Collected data
== Segment start ==

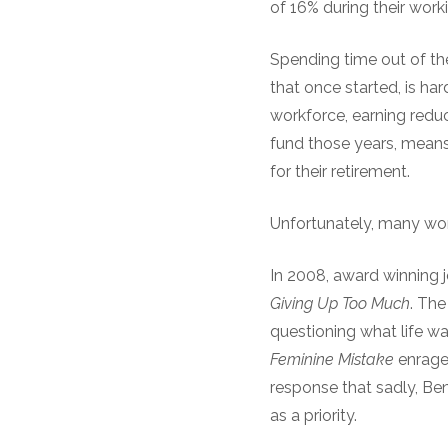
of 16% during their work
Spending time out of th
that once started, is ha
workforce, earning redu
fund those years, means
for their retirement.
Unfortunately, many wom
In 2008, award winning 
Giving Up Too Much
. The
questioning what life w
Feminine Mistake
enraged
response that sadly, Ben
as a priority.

== Segment end ==
== Segment start ==

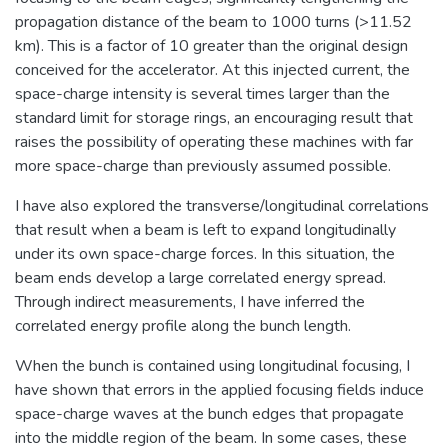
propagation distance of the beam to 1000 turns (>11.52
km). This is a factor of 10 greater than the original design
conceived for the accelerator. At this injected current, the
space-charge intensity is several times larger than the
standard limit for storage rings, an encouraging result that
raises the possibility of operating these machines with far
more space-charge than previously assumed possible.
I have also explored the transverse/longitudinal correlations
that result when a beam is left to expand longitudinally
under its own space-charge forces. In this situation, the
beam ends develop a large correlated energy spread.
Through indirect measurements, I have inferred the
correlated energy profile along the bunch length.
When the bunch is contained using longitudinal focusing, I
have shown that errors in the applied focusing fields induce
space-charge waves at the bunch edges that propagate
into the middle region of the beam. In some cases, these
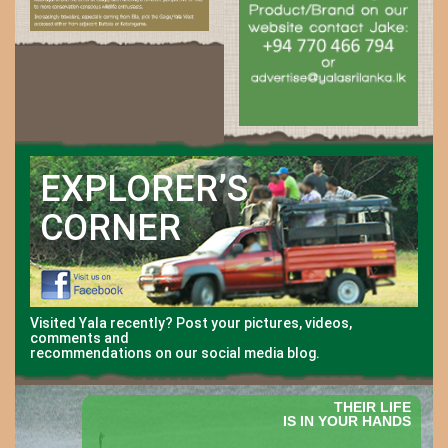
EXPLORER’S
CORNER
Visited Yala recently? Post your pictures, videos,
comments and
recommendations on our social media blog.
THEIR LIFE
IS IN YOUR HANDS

== Segment end ==

▶ _What is required_
Print the lines from the one containing "propagation distance of" through the one containing "IS IN YOUR HANDS", both included, and omit the pictures from the output.

▶ _Written reply_
propagation distance of the beam to 1000 turns (>11.52
km). This is a factor of 10 greater than the original design
conceived for the accelerator. At this injected current, the
space-charge intensity is several times larger than the
standard limit for storage rings, an encouraging result that
raises the possibility of operating these machines with far
more space-charge than previously assumed possible.
I have also explored the transverse/longitudinal correlations
that result when a beam is left to expand longitudinally
under its own space-charge forces. In this situation, the
beam ends develop a large correlated energy spread.
Through indirect measurements, I have inferred the
correlated energy profile along the bunch length.
When the bunch is contained using longitudinal focusing, I
have shown that errors in the applied focusing fields induce
space-charge waves at the bunch edges that propagate
into the middle region of the beam. In some cases, these
EXPLORER’S
CORNER
Visited Yala recently? Post your pictures, videos,
comments and
recommendations on our social media blog.
THEIR LIFE
IS IN YOUR HANDS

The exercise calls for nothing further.